-------- GIVEN ENTRIES
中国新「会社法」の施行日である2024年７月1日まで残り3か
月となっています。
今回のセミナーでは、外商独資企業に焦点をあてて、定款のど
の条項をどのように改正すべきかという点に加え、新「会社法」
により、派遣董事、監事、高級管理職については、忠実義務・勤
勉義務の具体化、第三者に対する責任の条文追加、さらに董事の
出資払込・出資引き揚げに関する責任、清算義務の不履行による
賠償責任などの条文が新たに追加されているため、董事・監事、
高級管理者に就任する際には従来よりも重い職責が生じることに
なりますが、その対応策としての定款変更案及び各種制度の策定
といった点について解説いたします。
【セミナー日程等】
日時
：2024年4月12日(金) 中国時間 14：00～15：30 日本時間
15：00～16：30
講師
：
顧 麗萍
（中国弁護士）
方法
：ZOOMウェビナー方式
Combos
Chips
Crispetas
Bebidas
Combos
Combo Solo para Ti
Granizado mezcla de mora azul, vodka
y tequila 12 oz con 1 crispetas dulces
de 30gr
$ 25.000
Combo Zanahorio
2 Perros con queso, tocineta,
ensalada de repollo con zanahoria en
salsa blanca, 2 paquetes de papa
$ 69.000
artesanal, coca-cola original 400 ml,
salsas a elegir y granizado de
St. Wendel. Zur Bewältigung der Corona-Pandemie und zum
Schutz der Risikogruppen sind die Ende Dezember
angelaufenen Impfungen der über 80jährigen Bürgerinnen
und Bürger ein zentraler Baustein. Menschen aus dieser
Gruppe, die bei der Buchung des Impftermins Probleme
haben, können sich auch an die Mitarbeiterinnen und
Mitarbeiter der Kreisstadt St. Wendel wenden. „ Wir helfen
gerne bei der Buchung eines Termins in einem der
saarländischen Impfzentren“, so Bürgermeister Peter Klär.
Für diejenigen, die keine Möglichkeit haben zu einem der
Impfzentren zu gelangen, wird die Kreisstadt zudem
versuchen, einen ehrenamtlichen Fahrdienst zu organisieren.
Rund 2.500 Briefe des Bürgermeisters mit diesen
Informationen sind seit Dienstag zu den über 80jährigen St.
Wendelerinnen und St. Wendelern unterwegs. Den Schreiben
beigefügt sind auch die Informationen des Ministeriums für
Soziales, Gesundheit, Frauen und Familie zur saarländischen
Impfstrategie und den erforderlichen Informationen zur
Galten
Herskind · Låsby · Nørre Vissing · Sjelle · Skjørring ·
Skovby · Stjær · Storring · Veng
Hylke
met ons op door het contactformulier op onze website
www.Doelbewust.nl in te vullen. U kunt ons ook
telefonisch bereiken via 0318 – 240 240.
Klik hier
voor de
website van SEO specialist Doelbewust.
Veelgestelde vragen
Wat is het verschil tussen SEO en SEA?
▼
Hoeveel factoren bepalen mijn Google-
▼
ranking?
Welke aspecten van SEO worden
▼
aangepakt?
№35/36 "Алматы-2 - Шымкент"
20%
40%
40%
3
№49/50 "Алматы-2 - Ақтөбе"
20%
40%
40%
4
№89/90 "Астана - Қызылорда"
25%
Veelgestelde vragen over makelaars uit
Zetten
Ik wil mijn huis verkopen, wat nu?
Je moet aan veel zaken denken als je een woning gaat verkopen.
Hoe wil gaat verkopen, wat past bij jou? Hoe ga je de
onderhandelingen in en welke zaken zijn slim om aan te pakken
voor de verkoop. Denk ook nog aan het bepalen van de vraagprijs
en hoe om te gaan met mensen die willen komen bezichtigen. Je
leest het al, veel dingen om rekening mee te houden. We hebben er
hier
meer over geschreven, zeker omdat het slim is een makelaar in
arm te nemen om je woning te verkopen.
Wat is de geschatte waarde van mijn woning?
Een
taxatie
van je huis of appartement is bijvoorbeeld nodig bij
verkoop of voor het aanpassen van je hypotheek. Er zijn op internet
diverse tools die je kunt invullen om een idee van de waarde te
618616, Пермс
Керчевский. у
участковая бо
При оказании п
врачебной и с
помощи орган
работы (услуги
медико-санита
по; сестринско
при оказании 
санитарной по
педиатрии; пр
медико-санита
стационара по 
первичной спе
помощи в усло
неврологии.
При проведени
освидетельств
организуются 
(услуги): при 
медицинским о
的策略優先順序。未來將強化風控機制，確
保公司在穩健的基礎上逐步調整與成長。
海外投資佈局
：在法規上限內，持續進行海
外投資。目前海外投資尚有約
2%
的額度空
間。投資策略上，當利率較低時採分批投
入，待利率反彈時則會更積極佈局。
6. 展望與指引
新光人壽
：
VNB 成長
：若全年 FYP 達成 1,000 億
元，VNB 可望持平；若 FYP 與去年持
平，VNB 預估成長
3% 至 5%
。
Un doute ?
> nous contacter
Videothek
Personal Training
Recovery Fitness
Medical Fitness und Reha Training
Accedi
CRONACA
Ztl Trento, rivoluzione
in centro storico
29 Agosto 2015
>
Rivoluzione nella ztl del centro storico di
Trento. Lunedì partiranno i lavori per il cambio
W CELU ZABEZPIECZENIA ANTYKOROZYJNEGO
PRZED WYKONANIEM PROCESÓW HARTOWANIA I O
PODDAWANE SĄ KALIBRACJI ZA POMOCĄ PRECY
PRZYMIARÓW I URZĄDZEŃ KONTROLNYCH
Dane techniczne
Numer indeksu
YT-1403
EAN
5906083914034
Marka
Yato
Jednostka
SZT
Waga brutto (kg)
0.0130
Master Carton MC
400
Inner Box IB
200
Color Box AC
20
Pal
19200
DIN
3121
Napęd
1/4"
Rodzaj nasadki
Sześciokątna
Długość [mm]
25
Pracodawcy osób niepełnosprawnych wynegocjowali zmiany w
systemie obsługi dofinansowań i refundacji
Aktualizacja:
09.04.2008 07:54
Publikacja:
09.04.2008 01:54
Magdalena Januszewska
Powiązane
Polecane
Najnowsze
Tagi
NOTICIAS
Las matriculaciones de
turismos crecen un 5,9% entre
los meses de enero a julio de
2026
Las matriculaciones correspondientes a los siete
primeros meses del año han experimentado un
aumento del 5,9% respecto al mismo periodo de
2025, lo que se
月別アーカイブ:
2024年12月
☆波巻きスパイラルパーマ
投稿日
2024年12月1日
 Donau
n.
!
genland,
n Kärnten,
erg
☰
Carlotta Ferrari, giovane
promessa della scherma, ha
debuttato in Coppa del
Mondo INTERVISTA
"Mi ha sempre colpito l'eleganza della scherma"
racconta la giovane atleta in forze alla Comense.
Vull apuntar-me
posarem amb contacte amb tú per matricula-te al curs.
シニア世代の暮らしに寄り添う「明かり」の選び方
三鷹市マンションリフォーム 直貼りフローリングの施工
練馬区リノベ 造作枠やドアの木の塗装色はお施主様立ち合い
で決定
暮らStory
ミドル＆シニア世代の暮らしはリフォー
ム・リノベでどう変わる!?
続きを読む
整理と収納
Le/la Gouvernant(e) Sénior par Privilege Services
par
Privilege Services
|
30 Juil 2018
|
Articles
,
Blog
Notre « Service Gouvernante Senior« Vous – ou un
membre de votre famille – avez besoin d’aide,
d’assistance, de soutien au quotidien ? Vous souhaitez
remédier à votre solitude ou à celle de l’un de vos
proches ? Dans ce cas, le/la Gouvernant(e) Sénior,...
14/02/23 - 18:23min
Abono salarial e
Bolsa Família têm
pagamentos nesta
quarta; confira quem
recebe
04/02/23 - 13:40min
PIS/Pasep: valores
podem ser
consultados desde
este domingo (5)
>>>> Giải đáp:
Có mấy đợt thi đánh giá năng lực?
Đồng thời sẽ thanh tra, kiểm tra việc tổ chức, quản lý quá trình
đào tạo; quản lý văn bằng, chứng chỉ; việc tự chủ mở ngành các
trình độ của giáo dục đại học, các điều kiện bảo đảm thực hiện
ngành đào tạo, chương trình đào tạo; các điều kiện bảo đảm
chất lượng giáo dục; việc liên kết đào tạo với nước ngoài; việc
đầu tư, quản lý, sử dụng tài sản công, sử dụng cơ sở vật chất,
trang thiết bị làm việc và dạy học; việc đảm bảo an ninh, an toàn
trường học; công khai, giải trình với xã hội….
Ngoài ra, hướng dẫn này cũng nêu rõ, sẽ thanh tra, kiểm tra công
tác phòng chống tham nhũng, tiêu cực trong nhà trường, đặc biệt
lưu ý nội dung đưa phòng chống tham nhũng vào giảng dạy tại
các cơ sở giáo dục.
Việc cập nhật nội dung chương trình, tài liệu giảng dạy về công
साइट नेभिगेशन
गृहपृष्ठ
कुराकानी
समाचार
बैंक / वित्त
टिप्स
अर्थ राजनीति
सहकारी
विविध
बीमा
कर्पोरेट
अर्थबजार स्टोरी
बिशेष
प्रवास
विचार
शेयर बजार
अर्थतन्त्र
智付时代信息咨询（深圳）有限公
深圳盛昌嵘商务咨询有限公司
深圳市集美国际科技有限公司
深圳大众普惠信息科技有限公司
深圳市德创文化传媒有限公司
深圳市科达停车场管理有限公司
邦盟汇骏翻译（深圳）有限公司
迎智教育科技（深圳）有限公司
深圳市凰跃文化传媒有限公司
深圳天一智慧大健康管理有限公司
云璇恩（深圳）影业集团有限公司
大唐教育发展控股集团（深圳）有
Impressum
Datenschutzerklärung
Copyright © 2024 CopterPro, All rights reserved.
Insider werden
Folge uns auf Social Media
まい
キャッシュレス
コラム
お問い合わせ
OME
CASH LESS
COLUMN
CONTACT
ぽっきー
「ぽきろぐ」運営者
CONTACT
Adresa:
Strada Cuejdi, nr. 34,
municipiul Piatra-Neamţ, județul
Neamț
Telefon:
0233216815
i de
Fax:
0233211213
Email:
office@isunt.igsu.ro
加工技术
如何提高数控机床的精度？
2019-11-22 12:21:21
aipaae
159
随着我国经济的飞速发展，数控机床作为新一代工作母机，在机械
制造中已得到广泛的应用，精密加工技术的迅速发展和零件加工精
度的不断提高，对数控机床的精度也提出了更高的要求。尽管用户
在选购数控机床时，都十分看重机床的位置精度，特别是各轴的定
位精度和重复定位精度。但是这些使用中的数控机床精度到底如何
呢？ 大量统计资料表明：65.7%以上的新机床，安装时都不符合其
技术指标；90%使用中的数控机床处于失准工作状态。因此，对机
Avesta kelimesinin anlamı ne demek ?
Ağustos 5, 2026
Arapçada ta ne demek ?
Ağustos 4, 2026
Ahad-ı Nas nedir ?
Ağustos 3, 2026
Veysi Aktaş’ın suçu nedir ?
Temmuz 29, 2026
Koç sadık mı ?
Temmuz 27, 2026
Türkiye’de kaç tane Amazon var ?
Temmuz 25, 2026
----------------
### TASK TO CARRY OUT
Copy out each line of the records that holds the string "chất".

### SOLUTION FOR THIS TASK
chất lượng giáo dục; việc liên kết đào tạo với nước ngoài; việc
đầu tư, quản lý, sử dụng tài sản công, sử dụng cơ sở vật chất,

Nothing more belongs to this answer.